Само собой разумеется, что каждое жизненное начало всегда выводит к деятельности и свои особые нравы, т. е. свои особые специальные добродетели и пороки, которые никак не должно смешивать вообще с христианскими или общечеловеческими, так сказать, генеральными добродетелями и пороками. Добрый человек значит одно, добрый князь совсем другое, добрый дружинник — третье и т. д.
Мы сказали, что жизненным началом дружины было право кормить себя за счет земли. Кормить себя можно было хорошо и худо, в довольстве или бедно, только, как говорится, в обрез. Кто добывал себе хорошее кормление, ясно, что, в глазах дружины, тот был хороший человек.
Но что это значило, добывать себе хорошее кормление? Это значило — изыскивать случаи, поводы, средства, дабы овладеть новой данью или новой лучшей волостью, следовательно, за все и про все начинать брань, рать, ходить друг на друга войной, отнимать друг у друга волости, полонить, опустошать, жечь чужую волость, уводить население из чужой волости в плен в свою волость, как, например, Всеслав Полоцкий однажды завел к себе из Новгородской области целый погост, т. е. целый округ населения; вообще грабить не только волостных жителей или горожан, но обдирать и церкви, как тот же Всеслав ободрал новгородскую Софию, как ободрала Киевская дружина Владимирскую Богородицу (1176 г.) и т. д.
Дружинники в этих походах отличались храбростью, отвагой и всякими военными добродетелями, за что им воспевалась слава до веку, а князья чтили их доблести до позднейшего колена. Честь своему роду и доброе имя себе самому приобретались только впереди рати с храбрыми, где всегда и пребывали эти славы, эти славные люди. И конечно, и между дружиной, как и у князя, добрым дружинником бывал тот, кто много пота утирал, добывая князю и себе, то есть и всей дружине, хорошее кормление. А для земли эти дружинные добродетели значили, что она даже и в страшные физические бедствия, желая выразить степень произведенного ими опустошения, уподобляла опустошениям от ратных. «Бысть буря велика [1143 г.], ака же не была николиже [говорит в одном месте летописец], разноси хоромы, и товар [имущество], и клети, и жито из гумен и просто рещи, яко рать взяла, и не остася у клетех ничтоже».

[ВЫДЕРЖКИ ИЗ ЗАПИСЕЙ]
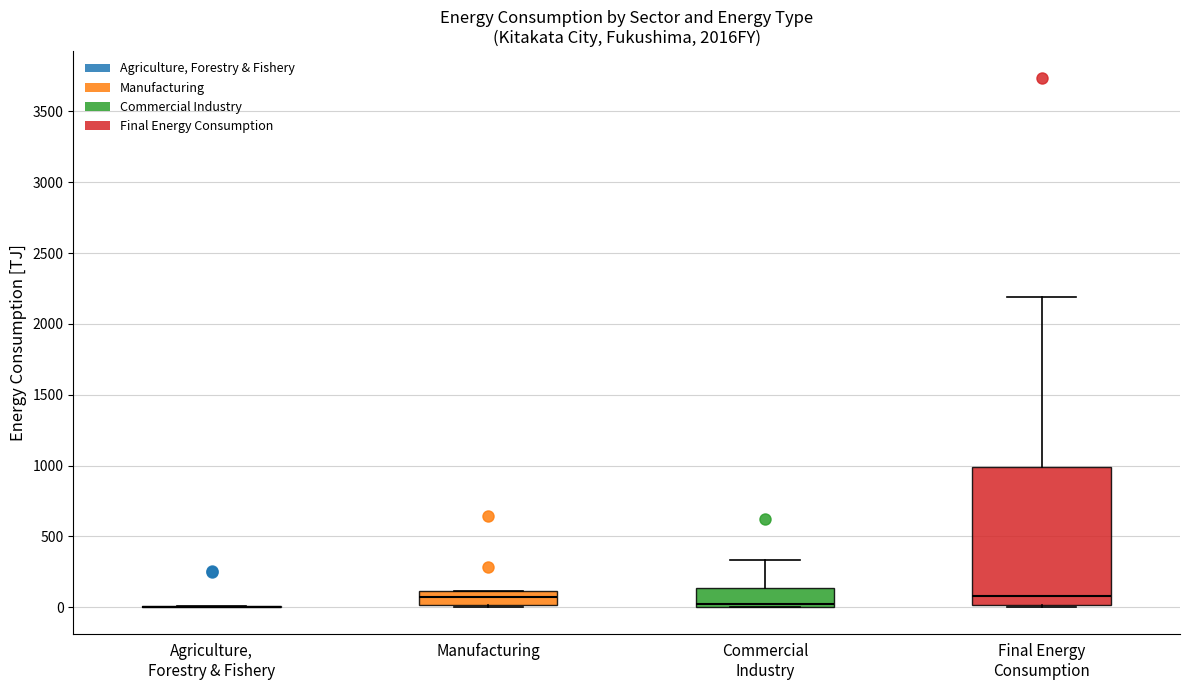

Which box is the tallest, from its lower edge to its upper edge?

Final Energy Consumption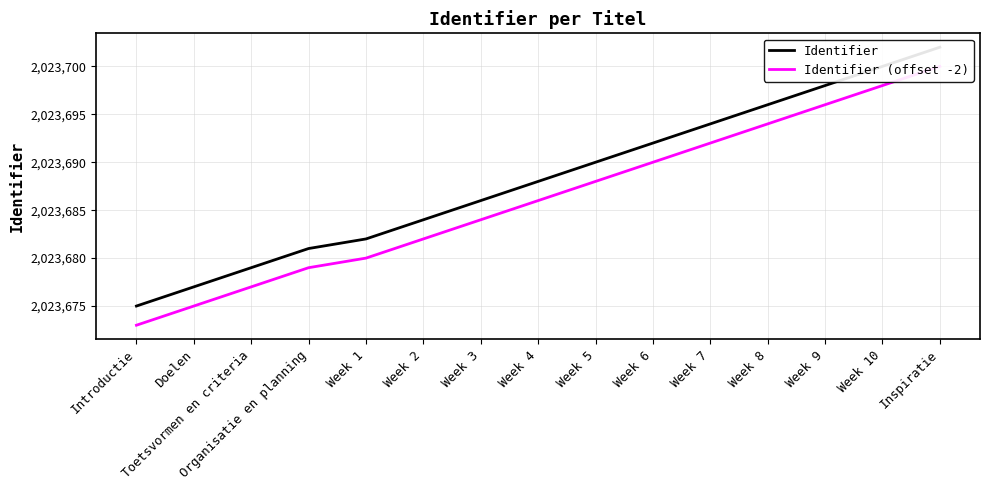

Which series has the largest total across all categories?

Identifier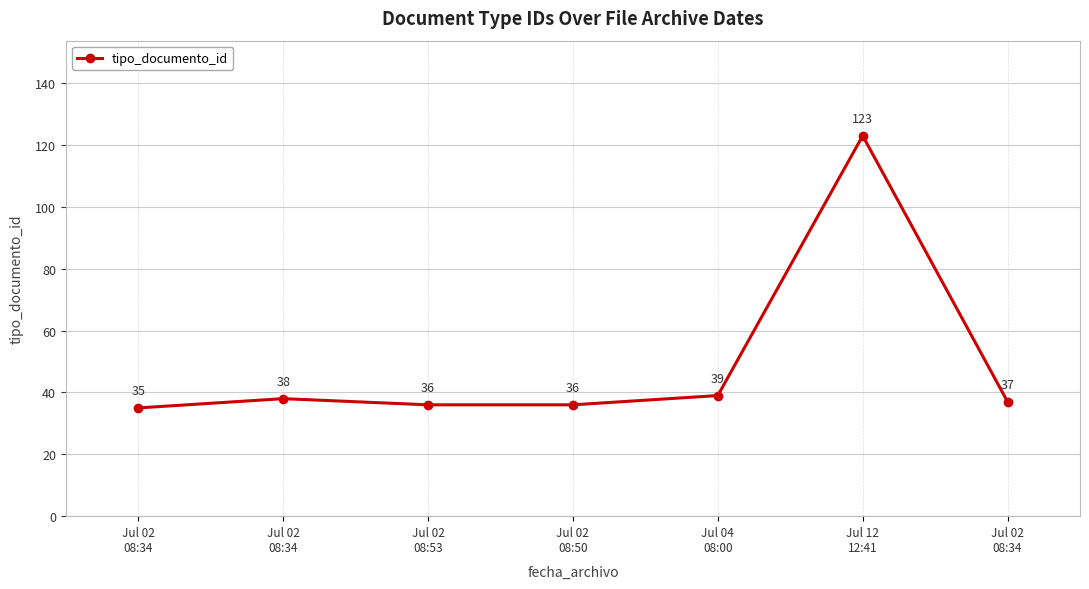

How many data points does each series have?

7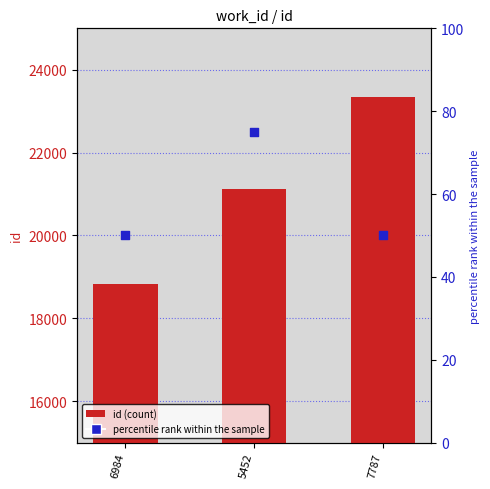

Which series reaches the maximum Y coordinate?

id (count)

[ЗАДАНИЯ]
1. Повторите слово в слово фрагмент из отрывка о дружине от «Но что это значило, добывать» до «(1176 г.) и т. д.».
2. Что, согласно отрывку о дружине, было жизненным началом дружины?

[ОТВЕТЫ К ЗАДАНИЯМ]
1.
Но что это значило, добывать себе хорошее кормление? Это значило — изыскивать случаи, поводы, средства, дабы овладеть новой данью или новой лучшей волостью, следовательно, за все и про все начинать брань, рать, ходить друг на друга войной, отнимать друг у друга волости, полонить, опустошать, жечь чужую волость, уводить население из чужой волости в плен в свою волость, как, например, Всеслав Полоцкий однажды завел к себе из Новгородской области целый погост, т. е. целый округ населения; вообще грабить не только волостных жителей или горожан, но обдирать и церкви, как тот же Всеслав ободрал новгородскую Софию, как ободрала Киевская дружина Владимирскую Богородицу (1176 г.) и т. д.

2. Право кормить себя за счет земли.